Nominal GDP: The government had factored in 14.5% year-on-year (y-o-y) nominal GDP growth while estimating the FY22 budget estimate. The second Covid-19 wave may have reduced expectations for FY22 real GDP growth, but we note that nominal GDP growth will likely be in excess of 16% y-o-y due to a larger-than-expected GDP deflator. Therefore, the fiscal position is unlikely to face any material headwind, despite the severity of the second Covid-19 wave.
– Tax revenue: It must be said that the revenue targets that were set for FY22 were realistic and conservative to start with. The government had forecast net tax revenue collection growth of 14.9% y-o-y for FY22, with respect to FY21 revised estimate figures, which looked credible, given the nominal GDP growth assumption of 14.5% y-o-y. But we now know that the actual tax collection in FY21 turned out to be higher than the revised estimate, which implies that net tax revenue will need to rise only 8.5% y-o-y in FY22 over FY21 collection to meet the absolute tax collection target.
But, given the nominal GDP growth assumption of 16%-plus in FY22, net tax collection growth target of 14.9% y-o-y looks achievable, even after factoring in the second wave. Assuming net tax collection rises 14.9% yoy over the actual tax collection in FY21 (instead of using the lower revised estimate figure), we estimate tax revenues to be higher by about Rs 914 billion in FY22 versus what has been assumed in the budget estimate, ceteris paribus. The above dynamic is probably what gave the authorities confidence to transfer `750 billion to states in lieu of GST compensation cess without borrowing more from the market.
– Non-tax revenue: RBI has transferred Rs 991 billion dividend to the Centre, which is about Rs 500 billion more than the budget estimate.
– Asset monetisation: Rs 880 billion is expected in FY22 on account of this (we have factored in Rs 800 billion), which will help the revenue side of the budget.
– Disinvestments: The budget has assumed an ambitious target of Rs 1.75 trillion for disinvestments in FY22 and it is critical for the LIC IPO to go through in this fiscal year, if the overall target has to be met.
– Total revenue: Taking all the above factors into consideration, we estimate that the overall revenue collection for FY22 could be potentially higher than the budget estimate by Rs 384 billion. According to budget documents, Controller General of Accounts and Deutsche Bank research, the FY22 fiscal deficit (BE) is estimated at Rs 15,068 billion (6.8% of GDP), which is almost similar to Deutsche Bank’s estimate of Rs 15,084 billion (6.8% of GDP).
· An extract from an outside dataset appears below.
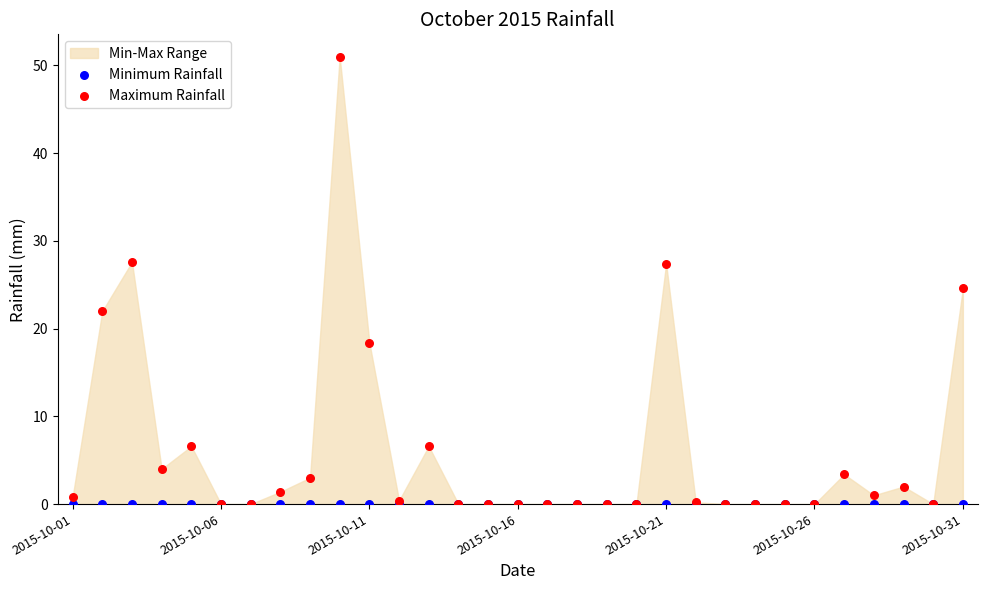

Which series contains the lowest Y value?

Minimum Rainfall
– Expenditure: The Centre announced a number of fiscal support measures to help various affected sectors; we estimate the additional on-budget fiscal cost to be 0.2% of GDP (or about Rs 400 billion).
Putting everything together: Based on the factors discussed above, we arrive at a rough estimate, which, in our view, keeps the fiscal deficit estimate unchanged at 6.8% of GDP for FY22. If the disinvestment target misses the mark by a bigger margin than what we have estimated currently, and if India encounters a severe third wave, which is not our base case scenario at present, then there could be possible upside risks to the fiscal deficit estimate.
The Centre is required to pay another Rs 830 billion for GST compensation to states in H2FY22, which is likely to be funded out of increased revenues, aided by the recently announced asset monetisation programme, with any shortfall on this front likely to be met by potential compression in capital expenditure (Rs 5.5 trillion allocation; +30% yoy) of a commensurate amount.